Problem statement
Each entry needs to be repeated exactly, with nothing added or removed.

Saved entries
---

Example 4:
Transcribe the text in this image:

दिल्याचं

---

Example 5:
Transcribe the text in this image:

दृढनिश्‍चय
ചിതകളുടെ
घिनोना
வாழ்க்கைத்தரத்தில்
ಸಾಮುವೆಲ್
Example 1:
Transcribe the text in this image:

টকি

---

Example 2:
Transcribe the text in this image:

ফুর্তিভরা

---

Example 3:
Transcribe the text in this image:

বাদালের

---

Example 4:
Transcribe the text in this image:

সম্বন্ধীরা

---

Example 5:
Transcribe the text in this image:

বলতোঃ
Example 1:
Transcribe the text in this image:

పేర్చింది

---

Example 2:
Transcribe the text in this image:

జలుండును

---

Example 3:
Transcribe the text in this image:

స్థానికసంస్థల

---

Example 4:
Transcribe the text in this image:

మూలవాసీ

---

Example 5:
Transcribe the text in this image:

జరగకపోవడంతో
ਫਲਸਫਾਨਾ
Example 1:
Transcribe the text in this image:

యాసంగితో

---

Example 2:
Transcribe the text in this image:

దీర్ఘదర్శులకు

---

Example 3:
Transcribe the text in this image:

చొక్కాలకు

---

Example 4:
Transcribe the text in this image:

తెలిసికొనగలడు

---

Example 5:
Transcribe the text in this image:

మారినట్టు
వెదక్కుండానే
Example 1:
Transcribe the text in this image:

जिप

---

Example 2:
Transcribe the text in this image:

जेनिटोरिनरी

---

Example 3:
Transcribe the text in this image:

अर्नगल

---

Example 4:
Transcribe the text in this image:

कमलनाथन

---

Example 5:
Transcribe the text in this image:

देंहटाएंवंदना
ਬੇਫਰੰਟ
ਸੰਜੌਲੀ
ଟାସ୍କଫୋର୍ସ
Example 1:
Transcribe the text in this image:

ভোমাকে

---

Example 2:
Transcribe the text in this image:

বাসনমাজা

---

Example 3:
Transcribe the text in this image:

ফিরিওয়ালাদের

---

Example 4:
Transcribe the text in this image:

Output below
---

Example 4:
Transcribe the text in this image:

दिल्याचं

---

Example 5:
Transcribe the text in this image:

दृढनिश्‍चय
ചിതകളുടെ
घिनोना
வாழ்க்கைத்தரத்தில்
ಸಾಮುವೆಲ್
Example 1:
Transcribe the text in this image:

টকি

---

Example 2:
Transcribe the text in this image:

ফুর্তিভরা

---

Example 3:
Transcribe the text in this image:

বাদালের

---

Example 4:
Transcribe the text in this image:

সম্বন্ধীরা

---

Example 5:
Transcribe the text in this image:

বলতোঃ
Example 1:
Transcribe the text in this image:

పేర్చింది

---

Example 2:
Transcribe the text in this image:

జలుండును

---

Example 3:
Transcribe the text in this image:

స్థానికసంస్థల

---

Example 4:
Transcribe the text in this image:

మూలవాసీ

---

Example 5:
Transcribe the text in this image:

జరగకపోవడంతో
ਫਲਸਫਾਨਾ
Example 1:
Transcribe the text in this image:

యాసంగితో

---

Example 2:
Transcribe the text in this image:

దీర్ఘదర్శులకు

---

Example 3:
Transcribe the text in this image:

చొక్కాలకు

---

Example 4:
Transcribe the text in this image:

తెలిసికొనగలడు

---

Example 5:
Transcribe the text in this image:

మారినట్టు
వెదక్కుండానే
Example 1:
Transcribe the text in this image:

जिप

---

Example 2:
Transcribe the text in this image:

जेनिटोरिनरी

---

Example 3:
Transcribe the text in this image:

अर्नगल

---

Example 4:
Transcribe the text in this image:

कमलनाथन

---

Example 5:
Transcribe the text in this image:

देंहटाएंवंदना
ਬੇਫਰੰਟ
ਸੰਜੌਲੀ
ଟାସ୍କଫୋର୍ସ
Example 1:
Transcribe the text in this image:

ভোমাকে

---

Example 2:
Transcribe the text in this image:

বাসনমাজা

---

Example 3:
Transcribe the text in this image:

ফিরিওয়ালাদের

---

Example 4:
Transcribe the text in this image:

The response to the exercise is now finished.